Cuando tiene más valor la palabra de los delincuentes

Octavio Campos Ortiz

En horas, conoceremos el veredicto del jurado que determinará el futuro del ex secretario de Seguridad Pública, Genaro García Luna. 12 ciudadanos que no se conocen entre sí y que muchos no tienen la más remota idea de quién es el Edgar Hoover mexicano, resolverán la situación jurídica del otrora poderoso jefe policiaco. Difícilmente se puede esperar una sentencia absolutoria, aunque la Fiscalía norteamericana nunca presentó pruebas sólidas de su culpabilidad; no hay un solo documento -a pesar de que los acusadores hablaban de miles de textos o papeles-, grabaciones, videos o copias de conversaciones en dispositivos móviles o computadoras visibilizados ante el juez. Tampoco presentaron a víctimas que dieran testimonio de las acciones ilícitas del creador de la Agencia Federal de Investigaciones.

Por el contrario, la lista de 70 testigos se desinfló y solo desfilaron una caterva de narcotraficantes confesos que accedieron a colaborar con el Departamento de Justicia a cambio de la reducción de sus sentencias, ampararse en el cobijo de los testigos protegidos o la promesa de obtener visas de residente para sus familias. Más allá del uso propagandístico que se hace del caso de García Luna por los gobiernos de Estados Unidos y de México, es preocupante que la obligación del Estado de procurar justicia se base en la complicidad con delincuentes, quienes son los únicos beneficiarios de un sistema que debiera castigar a los infractores de la ley, sin negociaciones, una vez demostrada realmente su culpabilidad.

De no ser por los casos de mexicanos que son juzgados allende nuestras fronteras, no importaría el estilo de ley y orden sajón. Tampoco debiera preocuparnos la situación del exsecretario de Seguridad Pública -si es responsable de pertenecer al crimen organizado y cometer ilícitos que debió combatir, que lo refundan, pero no con los testimoniales de otros presos-, ya que con su encarcelamiento casi perpetuo no se resuelve en México la violencia criminal, ni el problema de las adiciones, la corrupción o la impunidad de los delincuentes.

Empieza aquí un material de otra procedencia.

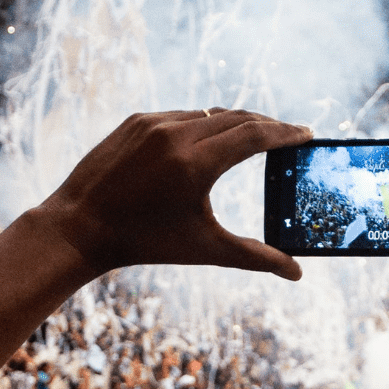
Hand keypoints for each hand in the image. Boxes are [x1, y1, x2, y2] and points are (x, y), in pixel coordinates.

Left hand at [37, 109, 311, 280]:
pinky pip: (182, 116)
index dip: (286, 134)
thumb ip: (256, 258)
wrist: (80, 227)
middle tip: (291, 136)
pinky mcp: (136, 120)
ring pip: (210, 115)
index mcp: (195, 163)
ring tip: (257, 137)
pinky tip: (213, 139)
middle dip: (268, 126)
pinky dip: (204, 125)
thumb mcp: (206, 250)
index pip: (255, 135)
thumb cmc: (147, 243)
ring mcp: (153, 123)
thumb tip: (297, 272)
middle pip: (238, 118)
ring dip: (237, 123)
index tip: (307, 134)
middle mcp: (175, 134)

Su cautiverio redime a la Casa Blanca, pero no hace que mejore la justicia en nuestro país; recordemos que fueron los propios gringos quienes detuvieron al super policía por injustos penales que agraviaron a la sociedad americana. Aquí nunca se le persiguió.

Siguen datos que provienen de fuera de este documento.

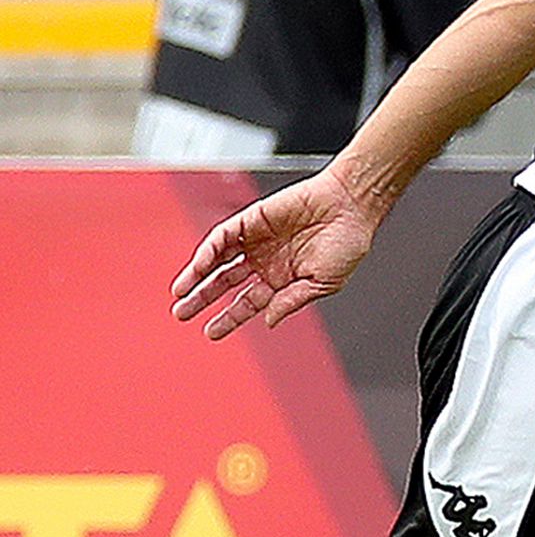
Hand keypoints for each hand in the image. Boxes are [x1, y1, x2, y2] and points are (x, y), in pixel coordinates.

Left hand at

Lo preocupante es que ese sistema de soplones se populariza en el aparato de justicia mexicano y al abuso de la prisión preventiva oficiosa se suma los testimoniales de delincuentes a cambio de prerrogativas y la justicia restaurativa a través del criterio de oportunidad, donde los delincuentes ofrecen la reparación del daño a cambio de no ser procesados. Eso ocurre ahora con los políticos y empresarios corruptos. Y lo peor es que el gobierno cae en la tentación. El mismo presidente está pendiente de que el ex director de PEMEX aumente el monto del daño causado en la compra fraudulenta de una empresa para que pueda recuperar su libertad Emilio Lozoya.

Esa no es la justicia a la que debe aspirar el pueblo de México, ni permitir el uso político de las autoridades jurisdiccionales. Se debe restaurar el quebranto de la ley, no buscar la venganza social o de grupos.